A estupidez subsiste: um comentador ligado ao Sporting disse que preferia enfrentar o original (Benfica) à fotocópia (Braga)
Não deixa de ser curioso que o jogo contra o Benfica ocorreu no mesmo dia em que o anterior inquilino da Casa Branca finalmente a deixou. Trump foi o espelho mais visível da política da divisão, do ódio, da trafulhice e da mentira. Tentou - e conseguiu, em parte - enfraquecer as instituições democráticas ancestrais dos Estados Unidos. Nos seus discursos, ao longo do seu deplorável mandato, esteve sempre subjacente a ideia de que existem cidadãos que, por uma qualquer razão (raça, opinião política, religião ou orientação sexual), merecem mais do que outros.
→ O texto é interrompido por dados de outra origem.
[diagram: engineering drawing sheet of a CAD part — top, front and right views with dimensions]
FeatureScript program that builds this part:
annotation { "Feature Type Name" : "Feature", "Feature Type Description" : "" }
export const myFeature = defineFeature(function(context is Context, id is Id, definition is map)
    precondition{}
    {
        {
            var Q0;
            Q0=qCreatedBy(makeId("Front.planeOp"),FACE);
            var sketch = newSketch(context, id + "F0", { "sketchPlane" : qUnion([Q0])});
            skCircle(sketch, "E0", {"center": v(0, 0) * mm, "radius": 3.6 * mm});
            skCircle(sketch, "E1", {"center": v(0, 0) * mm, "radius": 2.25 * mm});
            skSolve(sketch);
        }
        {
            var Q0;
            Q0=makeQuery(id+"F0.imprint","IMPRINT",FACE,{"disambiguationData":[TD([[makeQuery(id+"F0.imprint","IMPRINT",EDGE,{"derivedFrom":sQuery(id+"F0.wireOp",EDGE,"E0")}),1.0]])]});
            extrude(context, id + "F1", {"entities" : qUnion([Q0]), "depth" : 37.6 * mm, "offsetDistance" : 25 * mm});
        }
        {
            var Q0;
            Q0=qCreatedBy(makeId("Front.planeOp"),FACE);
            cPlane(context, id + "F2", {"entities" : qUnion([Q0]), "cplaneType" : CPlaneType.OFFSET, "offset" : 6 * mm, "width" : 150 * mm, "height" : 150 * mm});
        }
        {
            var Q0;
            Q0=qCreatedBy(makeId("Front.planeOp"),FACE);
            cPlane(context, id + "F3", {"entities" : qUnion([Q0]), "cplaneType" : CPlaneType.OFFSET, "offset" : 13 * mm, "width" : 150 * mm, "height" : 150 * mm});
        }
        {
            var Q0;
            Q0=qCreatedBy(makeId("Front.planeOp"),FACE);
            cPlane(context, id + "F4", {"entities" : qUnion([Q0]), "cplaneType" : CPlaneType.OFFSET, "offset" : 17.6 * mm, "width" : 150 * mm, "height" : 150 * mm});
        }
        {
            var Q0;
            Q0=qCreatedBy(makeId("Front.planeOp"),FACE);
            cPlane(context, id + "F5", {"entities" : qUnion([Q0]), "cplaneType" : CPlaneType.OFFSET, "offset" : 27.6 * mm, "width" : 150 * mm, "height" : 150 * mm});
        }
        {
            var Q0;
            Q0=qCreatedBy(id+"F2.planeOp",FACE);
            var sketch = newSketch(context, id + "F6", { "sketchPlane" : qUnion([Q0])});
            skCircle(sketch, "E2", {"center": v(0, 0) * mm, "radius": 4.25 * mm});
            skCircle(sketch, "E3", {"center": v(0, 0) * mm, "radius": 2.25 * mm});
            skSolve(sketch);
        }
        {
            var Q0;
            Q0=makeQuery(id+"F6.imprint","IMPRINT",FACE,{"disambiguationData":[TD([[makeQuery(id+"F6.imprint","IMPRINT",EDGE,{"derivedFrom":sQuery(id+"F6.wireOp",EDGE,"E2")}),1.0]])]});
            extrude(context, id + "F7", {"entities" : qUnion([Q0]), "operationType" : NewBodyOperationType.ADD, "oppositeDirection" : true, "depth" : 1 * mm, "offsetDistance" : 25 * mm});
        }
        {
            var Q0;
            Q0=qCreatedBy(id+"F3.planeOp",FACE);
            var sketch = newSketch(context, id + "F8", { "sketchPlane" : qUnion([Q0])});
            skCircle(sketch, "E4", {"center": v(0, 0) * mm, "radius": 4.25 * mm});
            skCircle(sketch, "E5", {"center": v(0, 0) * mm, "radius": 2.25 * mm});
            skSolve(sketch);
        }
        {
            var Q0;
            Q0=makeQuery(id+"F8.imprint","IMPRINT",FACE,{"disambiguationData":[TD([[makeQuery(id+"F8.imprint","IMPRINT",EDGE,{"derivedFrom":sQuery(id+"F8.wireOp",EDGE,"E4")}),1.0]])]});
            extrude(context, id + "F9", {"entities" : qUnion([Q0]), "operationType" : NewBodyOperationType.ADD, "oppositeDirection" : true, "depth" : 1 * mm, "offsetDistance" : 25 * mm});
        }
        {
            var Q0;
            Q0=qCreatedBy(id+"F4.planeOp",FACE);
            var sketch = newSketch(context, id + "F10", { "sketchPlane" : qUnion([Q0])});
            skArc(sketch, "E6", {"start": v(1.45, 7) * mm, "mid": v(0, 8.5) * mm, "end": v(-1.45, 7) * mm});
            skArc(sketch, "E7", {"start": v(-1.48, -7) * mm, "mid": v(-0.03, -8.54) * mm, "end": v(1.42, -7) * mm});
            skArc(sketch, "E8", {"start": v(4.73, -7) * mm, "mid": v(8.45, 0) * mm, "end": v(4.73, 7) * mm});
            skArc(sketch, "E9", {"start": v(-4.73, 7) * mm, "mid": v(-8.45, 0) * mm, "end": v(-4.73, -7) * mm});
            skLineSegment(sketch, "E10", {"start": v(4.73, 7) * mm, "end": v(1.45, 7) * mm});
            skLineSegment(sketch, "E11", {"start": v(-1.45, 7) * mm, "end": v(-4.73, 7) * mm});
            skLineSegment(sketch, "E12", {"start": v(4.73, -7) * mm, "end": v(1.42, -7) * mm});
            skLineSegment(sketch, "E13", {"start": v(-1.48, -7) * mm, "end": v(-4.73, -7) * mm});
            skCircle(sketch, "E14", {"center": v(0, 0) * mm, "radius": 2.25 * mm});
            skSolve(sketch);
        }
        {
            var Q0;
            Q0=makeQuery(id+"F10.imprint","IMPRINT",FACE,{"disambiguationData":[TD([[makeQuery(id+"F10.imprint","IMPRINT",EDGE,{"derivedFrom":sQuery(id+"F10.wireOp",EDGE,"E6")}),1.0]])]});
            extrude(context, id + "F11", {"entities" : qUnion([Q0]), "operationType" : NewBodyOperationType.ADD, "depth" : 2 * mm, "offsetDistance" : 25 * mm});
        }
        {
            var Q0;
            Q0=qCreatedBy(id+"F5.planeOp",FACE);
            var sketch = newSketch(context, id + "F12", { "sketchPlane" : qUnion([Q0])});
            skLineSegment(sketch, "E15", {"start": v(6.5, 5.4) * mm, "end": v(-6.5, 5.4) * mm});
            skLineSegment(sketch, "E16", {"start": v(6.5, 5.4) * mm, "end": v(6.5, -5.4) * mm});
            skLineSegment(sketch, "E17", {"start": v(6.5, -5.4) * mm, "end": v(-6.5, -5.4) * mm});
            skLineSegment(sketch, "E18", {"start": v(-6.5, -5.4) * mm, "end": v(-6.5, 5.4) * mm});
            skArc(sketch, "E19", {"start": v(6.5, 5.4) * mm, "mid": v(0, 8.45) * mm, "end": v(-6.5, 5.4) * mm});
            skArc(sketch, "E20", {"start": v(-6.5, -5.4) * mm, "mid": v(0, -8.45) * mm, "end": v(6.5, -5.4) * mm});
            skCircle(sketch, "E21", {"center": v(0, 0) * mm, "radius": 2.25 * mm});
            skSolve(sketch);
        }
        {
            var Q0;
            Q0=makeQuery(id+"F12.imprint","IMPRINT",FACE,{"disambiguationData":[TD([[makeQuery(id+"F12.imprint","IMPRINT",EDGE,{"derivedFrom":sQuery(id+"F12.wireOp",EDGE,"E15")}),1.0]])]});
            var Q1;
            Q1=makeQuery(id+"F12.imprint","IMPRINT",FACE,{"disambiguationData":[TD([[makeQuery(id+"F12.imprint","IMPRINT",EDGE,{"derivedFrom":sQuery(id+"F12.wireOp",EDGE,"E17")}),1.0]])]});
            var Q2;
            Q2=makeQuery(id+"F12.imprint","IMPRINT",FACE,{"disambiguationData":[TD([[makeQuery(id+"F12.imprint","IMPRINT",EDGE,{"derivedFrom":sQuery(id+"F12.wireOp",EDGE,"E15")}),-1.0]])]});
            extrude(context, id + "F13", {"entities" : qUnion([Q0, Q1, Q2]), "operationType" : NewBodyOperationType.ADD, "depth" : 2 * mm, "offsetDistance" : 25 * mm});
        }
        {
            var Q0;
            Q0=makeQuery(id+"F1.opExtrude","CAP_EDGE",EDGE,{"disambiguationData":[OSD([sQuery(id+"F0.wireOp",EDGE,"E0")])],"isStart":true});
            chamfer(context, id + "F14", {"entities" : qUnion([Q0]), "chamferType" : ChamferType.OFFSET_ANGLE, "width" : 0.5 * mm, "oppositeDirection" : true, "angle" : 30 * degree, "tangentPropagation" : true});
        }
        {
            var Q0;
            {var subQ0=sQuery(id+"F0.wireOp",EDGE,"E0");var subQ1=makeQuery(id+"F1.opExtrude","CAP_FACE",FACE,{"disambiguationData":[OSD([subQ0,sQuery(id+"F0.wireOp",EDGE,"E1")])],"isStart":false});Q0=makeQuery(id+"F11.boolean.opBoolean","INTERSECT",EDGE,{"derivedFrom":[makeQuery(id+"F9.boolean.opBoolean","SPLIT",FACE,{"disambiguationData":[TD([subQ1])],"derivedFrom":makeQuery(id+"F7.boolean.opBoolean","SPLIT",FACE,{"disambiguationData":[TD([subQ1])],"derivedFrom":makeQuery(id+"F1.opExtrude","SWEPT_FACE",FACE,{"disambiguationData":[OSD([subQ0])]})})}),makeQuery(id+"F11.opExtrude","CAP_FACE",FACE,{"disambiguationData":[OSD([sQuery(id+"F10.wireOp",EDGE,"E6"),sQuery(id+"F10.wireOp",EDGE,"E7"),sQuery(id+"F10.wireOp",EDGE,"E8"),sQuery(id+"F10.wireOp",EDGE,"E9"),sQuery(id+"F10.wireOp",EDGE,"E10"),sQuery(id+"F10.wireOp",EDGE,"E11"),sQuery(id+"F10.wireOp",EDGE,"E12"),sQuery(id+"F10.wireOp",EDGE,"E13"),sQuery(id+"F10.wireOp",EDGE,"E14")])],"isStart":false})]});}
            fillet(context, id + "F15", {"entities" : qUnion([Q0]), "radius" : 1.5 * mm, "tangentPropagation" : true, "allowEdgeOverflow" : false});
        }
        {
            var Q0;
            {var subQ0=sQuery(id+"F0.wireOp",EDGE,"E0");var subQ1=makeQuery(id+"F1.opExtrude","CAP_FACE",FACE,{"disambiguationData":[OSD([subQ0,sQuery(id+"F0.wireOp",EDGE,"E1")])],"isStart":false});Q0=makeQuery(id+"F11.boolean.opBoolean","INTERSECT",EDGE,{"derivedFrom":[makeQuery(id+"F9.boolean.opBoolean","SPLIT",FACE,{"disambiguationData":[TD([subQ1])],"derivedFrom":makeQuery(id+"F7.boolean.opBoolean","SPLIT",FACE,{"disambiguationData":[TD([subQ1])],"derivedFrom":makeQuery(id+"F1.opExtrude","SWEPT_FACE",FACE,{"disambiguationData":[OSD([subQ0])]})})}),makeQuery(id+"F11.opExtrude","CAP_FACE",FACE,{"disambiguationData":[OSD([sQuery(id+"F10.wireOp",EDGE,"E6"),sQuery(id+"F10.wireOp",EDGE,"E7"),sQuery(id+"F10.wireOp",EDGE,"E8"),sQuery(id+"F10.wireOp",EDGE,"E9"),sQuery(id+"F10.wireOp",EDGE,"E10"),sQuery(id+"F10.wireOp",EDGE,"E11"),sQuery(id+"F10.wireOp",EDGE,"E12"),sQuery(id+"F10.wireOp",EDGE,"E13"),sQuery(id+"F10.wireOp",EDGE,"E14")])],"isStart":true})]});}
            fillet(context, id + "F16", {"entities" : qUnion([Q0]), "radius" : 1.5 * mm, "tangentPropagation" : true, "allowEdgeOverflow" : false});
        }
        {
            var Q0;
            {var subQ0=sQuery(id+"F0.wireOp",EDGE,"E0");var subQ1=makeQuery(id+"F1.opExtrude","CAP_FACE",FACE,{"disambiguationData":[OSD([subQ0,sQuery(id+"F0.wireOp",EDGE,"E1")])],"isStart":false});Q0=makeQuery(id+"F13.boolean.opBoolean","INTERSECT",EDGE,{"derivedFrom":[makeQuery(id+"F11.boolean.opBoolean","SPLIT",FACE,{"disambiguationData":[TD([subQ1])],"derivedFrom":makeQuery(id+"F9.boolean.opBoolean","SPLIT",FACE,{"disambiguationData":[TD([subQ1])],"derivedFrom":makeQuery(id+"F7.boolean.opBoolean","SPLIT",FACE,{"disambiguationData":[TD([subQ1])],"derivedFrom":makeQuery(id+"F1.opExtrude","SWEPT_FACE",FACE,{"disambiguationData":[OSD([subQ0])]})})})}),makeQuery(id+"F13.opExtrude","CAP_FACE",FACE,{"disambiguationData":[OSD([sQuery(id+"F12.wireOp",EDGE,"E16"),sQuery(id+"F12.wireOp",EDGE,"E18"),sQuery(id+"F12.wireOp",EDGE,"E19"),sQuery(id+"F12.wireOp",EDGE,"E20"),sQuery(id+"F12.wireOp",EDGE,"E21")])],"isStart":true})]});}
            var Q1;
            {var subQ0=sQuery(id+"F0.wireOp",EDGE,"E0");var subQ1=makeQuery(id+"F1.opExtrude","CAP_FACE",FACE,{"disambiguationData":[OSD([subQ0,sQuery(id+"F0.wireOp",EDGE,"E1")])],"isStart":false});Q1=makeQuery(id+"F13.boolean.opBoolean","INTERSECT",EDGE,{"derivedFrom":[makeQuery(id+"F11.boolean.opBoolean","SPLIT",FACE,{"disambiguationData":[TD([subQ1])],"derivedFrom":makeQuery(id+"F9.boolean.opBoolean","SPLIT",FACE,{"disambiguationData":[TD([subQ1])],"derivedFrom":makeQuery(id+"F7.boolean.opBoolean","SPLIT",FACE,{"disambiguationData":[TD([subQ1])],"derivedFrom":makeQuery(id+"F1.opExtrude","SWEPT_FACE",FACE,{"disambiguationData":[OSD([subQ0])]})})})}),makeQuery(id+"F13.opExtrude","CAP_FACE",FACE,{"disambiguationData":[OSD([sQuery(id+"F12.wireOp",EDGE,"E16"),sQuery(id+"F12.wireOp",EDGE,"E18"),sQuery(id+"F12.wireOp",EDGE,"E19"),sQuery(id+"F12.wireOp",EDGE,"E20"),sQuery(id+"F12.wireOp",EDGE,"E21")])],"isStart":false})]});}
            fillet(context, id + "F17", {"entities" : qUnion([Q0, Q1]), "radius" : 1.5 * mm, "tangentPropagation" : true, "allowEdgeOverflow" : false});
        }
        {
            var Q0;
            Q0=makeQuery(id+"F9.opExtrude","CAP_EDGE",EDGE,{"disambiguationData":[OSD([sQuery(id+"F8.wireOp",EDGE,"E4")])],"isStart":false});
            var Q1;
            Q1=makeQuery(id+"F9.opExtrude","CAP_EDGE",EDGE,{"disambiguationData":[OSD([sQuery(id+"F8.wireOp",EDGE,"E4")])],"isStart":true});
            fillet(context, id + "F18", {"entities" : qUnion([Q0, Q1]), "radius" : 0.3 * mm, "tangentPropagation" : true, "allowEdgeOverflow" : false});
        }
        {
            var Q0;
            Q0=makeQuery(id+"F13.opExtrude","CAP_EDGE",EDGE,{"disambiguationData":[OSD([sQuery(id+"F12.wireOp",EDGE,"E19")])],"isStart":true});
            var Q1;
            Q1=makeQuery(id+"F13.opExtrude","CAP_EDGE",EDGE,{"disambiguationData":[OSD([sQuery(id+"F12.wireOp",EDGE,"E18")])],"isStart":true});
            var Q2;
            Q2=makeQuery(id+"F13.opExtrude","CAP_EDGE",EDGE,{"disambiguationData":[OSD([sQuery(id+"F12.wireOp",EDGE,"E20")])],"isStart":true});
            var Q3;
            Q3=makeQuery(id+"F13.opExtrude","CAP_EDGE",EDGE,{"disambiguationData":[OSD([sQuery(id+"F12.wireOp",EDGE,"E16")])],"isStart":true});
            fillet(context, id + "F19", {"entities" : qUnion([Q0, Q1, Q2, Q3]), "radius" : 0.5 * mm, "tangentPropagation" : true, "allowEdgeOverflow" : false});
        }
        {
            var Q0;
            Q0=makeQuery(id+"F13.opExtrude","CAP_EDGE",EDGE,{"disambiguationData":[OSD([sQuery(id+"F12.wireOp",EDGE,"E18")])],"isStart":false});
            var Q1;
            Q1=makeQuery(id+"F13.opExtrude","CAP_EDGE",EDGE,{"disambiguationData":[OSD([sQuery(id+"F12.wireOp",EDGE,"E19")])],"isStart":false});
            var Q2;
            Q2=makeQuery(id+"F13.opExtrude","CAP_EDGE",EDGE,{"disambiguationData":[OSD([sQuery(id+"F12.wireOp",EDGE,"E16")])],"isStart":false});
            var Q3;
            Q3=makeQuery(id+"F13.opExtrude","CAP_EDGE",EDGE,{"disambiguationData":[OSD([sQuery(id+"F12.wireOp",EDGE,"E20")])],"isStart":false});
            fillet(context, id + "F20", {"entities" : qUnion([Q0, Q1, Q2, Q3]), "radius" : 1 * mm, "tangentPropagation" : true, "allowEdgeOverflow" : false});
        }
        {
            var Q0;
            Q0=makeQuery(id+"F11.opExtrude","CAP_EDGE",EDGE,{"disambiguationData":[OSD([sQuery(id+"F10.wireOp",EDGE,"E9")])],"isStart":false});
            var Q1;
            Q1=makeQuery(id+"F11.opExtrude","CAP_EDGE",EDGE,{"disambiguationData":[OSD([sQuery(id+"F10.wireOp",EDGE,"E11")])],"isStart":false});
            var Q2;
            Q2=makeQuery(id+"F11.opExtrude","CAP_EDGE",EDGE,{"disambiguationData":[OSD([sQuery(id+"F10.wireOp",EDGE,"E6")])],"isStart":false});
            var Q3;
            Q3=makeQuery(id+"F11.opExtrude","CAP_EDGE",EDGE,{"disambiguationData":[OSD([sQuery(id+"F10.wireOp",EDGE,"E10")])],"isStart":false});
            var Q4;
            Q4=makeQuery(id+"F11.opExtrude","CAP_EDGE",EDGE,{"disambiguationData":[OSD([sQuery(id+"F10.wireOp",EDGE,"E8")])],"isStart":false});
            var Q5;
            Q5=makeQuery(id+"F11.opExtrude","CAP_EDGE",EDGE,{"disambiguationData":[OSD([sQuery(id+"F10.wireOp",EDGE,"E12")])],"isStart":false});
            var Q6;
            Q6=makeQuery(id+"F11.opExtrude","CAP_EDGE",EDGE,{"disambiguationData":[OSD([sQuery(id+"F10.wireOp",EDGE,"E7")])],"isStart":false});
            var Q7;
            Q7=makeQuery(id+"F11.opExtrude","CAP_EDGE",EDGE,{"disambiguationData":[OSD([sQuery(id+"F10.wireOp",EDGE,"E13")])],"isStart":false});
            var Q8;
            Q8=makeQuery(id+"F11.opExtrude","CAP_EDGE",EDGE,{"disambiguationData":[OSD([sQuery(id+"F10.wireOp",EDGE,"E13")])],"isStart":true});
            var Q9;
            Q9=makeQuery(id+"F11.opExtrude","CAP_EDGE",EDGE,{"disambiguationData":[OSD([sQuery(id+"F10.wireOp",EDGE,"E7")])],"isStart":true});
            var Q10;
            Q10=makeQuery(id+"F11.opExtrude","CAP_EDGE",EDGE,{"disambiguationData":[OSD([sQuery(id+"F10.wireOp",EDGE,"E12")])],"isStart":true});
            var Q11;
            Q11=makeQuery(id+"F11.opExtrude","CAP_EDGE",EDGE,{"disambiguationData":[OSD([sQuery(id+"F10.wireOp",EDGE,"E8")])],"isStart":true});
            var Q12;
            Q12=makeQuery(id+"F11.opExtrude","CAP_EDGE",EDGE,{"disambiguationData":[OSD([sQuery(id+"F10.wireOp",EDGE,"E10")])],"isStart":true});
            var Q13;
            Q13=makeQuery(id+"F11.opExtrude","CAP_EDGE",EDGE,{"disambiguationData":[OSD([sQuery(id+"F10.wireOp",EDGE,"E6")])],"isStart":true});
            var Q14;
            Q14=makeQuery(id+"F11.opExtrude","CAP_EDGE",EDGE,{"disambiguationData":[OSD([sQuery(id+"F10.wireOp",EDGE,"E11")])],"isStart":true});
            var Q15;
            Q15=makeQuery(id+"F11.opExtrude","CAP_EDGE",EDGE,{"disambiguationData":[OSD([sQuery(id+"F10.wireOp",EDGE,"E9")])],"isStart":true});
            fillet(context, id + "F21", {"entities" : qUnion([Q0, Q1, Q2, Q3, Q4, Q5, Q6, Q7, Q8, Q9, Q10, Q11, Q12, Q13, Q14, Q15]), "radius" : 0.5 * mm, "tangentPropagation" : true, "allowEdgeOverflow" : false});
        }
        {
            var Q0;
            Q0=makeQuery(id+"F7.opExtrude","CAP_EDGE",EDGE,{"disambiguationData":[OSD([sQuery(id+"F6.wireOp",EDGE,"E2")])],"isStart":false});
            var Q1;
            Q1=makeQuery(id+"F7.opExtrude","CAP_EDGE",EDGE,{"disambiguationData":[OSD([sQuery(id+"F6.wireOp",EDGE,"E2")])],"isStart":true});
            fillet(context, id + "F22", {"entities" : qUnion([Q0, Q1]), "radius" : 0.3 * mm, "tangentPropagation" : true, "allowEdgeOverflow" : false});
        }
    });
É a ideia de que os cidadãos de bem (seja lá o que isso for) devem ocupar os lugares de poder e governar só para os demais cidadãos de bem. Esta ideia, que alimentou a imaginação de escritores para criarem as suas distopias literárias sobre sociedades onde ninguém quereria viver (a não ser os tais cidadãos de bem), desde Orwell, Margaret Atwood, Huxley, Burgess ou Ray Bradbury (entre tantos outros), está mais perto de se tornar real, de forma assustadora. Um dos últimos atos de Trump antes de sair do seu poleiro foi perdoar Steve Bannon (que estava preso por uma monumental burla financeira), o ideólogo por detrás de toda a estratégia de derrube das democracias ocidentais através da mentira, da fraude, da divisão e do ódio, e implementação de um protofascismo, de que é um confesso admirador. É um verdadeiro "cidadão de bem" (ironia, claro). É mesmo isto que queremos para Portugal?